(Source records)
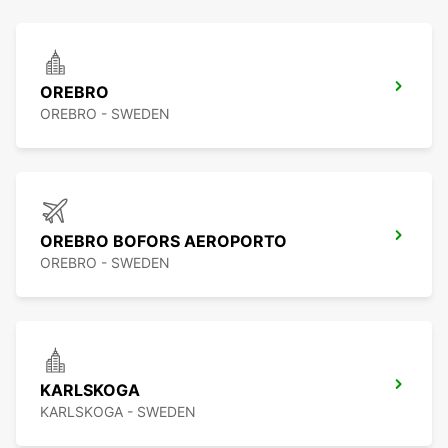
OREBRO
OREBRO - SWEDEN
OREBRO BOFORS AEROPORTO
OREBRO - SWEDEN
KARLSKOGA
KARLSKOGA - SWEDEN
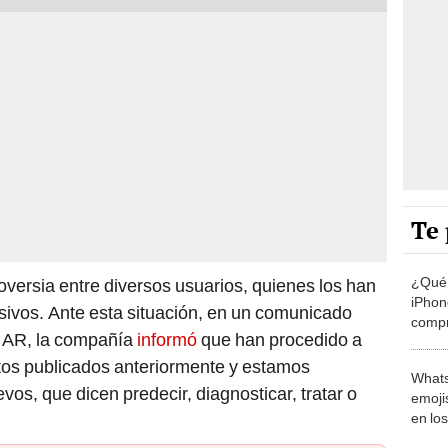
Te 
¿Qué 
versia entre diversos usuarios, quienes los han
iPhon
sivos. Ante esta situación, en un comunicado
compr
k AR, la compañía
informó
que han procedido a
usad
ectos publicados anteriormente y estamos
Whats
os, que dicen predecir, diagnosticar, tratar o
emojis
en lo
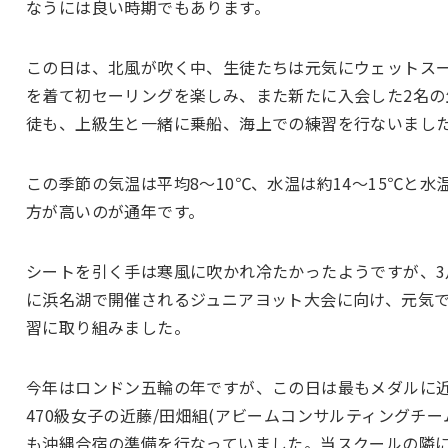
なうには良い時期でもあります。
この日は、北風が吹く中、生徒たちは元気にウェットス
を着て初セーリングを楽しみ、また新たに入会した2名の
徒も、上級生と一緒に乗船、海上での練習を行ないまし
この季節の気温は平均8〜10℃、水温は約14〜15℃と水
方が高いのが通年です。
シートを引く手は寒風に吹かれ冷たかったようですが、3
に浜名湖で開催されるジュニアヨット大会に向け、元気
習に取り組みました。
今年はロンドン五輪の年ですが、この日は最もメダルに
470級女子の近藤/田畑組(アビームコンサルティングチー
も沖縄合宿の準備を行なっていました。当スクールの隣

-- Work task --
Copy all of the records verbatim, omitting the pictures.

-- Task output --
OREBRO
OREBRO - SWEDEN
OREBRO BOFORS AEROPORTO
OREBRO - SWEDEN
KARLSKOGA
KARLSKOGA - SWEDEN
Te 
¿Qué 
versia entre diversos usuarios, quienes los han
iPhon
sivos. Ante esta situación, en un comunicado
compr
k AR, la compañía
informó
que han procedido a
usad
ectos publicados anteriormente y estamos
Whats
os, que dicen predecir, diagnosticar, tratar o
emojis
en lo
なうには良い時期でもあります。
この日は、北風が吹く中、生徒たちは元気にウェットス
を着て初セーリングを楽しみ、また新たに入会した2名の
徒も、上級生と一緒に乗船、海上での練習を行ないまし
この季節の気温は平均8〜10℃、水温は約14〜15℃と水
方が高いのが通年です。
シートを引く手は寒風に吹かれ冷たかったようですが、3
に浜名湖で開催されるジュニアヨット大会に向け、元気
習に取り組みました。
今年はロンドン五輪の年ですが、この日は最もメダルに
470級女子の近藤/田畑組(アビームコンサルティングチー
も沖縄合宿の準備を行なっていました。当スクールの隣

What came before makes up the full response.